_Document segment:_
>>>

You can install PGSync from [PyPI](https://pypi.org):

    $ pip install pgsync

### Config

Create a schema for the application named e.g **schema.json**

[Example schema](https://github.com/toluaina/pgsync/blob/main/examples/airbnb/schema.json)

Example spec

.. code-block::

    [
        {
            "database": "[database name]",
            "index": "[Elasticsearch or OpenSearch index]",
            "nodes": {
                "table": "[table A]",
                "schema": "[table A schema]",
                "columns": [
                    "column 1 from table A",
                    "column 2 from table A",
                    ... additional columns
                ],
                "children": [
                    {
                        "table": "[table B with relationship to table A]",
                        "schema": "[table B schema]",
                        "columns": [
                          "column 1 from table B",
                          "column 2 from table B",
                          ... additional columns
                        ],
                        "relationship": {
                            "variant": "object",
                            "type": "one_to_many"
                        },
                        ...
                    },
                    {
                        ... additional children
                    }
                ]
            }
        }
    ]

### Environment variables 

Setup environment variables required for the application

    SCHEMA='/path/to/schema.json'

    ELASTICSEARCH_HOST=localhost
    ELASTICSEARCH_PORT=9200

    PG_HOST=localhost
    PG_USER=i-am-root # this must be a postgres superuser or replication user
    PG_PORT=5432
    PG_PASSWORD=*****

    REDIS_HOST=redis
    REDIS_PORT=6379
    REDIS_DB=0
    REDIS_AUTH=*****


### Running

Bootstrap the database (one time only)
  - $ bootstrap --config schema.json

Run pgsync as a daemon
  - $ pgsync --config schema.json --daemon

<<<

_Available data:_
>>>

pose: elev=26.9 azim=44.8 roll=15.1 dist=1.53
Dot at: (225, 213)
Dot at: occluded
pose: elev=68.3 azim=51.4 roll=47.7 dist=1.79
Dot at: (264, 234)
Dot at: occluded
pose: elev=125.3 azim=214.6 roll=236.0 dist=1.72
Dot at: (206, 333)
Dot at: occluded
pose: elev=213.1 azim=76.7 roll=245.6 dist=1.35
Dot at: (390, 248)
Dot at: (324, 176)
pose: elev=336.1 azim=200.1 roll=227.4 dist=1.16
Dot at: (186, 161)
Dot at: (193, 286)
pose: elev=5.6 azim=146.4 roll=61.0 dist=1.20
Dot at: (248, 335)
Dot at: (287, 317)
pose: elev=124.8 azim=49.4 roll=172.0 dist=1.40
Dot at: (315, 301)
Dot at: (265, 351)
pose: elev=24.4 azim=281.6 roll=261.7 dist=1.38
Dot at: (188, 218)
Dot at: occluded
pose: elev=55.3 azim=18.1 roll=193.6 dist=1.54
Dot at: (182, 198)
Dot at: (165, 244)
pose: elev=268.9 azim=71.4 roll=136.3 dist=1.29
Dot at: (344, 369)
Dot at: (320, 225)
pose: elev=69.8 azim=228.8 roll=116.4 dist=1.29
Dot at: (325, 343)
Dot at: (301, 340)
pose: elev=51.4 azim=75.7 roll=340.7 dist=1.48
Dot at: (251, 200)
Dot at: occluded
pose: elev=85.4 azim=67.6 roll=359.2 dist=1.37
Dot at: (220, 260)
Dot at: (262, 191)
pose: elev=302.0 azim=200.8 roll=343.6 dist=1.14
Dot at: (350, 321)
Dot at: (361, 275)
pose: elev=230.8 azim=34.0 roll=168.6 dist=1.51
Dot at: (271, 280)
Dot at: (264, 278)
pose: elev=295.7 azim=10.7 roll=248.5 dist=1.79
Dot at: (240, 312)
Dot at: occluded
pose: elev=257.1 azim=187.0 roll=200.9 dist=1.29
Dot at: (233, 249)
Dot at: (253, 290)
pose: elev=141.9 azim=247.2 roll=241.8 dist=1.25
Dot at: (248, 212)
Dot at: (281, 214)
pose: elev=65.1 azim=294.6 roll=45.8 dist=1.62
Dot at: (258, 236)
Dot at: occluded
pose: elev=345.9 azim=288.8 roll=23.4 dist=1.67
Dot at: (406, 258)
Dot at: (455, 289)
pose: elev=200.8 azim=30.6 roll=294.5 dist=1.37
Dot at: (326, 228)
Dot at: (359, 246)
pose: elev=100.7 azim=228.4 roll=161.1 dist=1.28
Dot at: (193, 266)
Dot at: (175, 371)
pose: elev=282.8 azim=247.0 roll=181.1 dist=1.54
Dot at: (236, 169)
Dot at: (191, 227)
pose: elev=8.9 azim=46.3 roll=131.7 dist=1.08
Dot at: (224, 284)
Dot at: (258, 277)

<<<

_Goals:_
#1 Name every environment variable in the PGSync setup guide that begins with PG_.
#2 From the records, return the lines starting at the one that contains "pose: elev=65.1 azim=294.6" and ending at the one that contains "Dot at: (359, 246)", copied verbatim.

_Final results:_
#1 PG_HOST, PG_USER, PG_PORT, PG_PASSWORD

#2
pose: elev=65.1 azim=294.6 roll=45.8 dist=1.62
Dot at: (258, 236)
Dot at: occluded
pose: elev=345.9 azim=288.8 roll=23.4 dist=1.67
Dot at: (406, 258)
Dot at: (455, 289)
pose: elev=200.8 azim=30.6 roll=294.5 dist=1.37
Dot at: (326, 228)
Dot at: (359, 246)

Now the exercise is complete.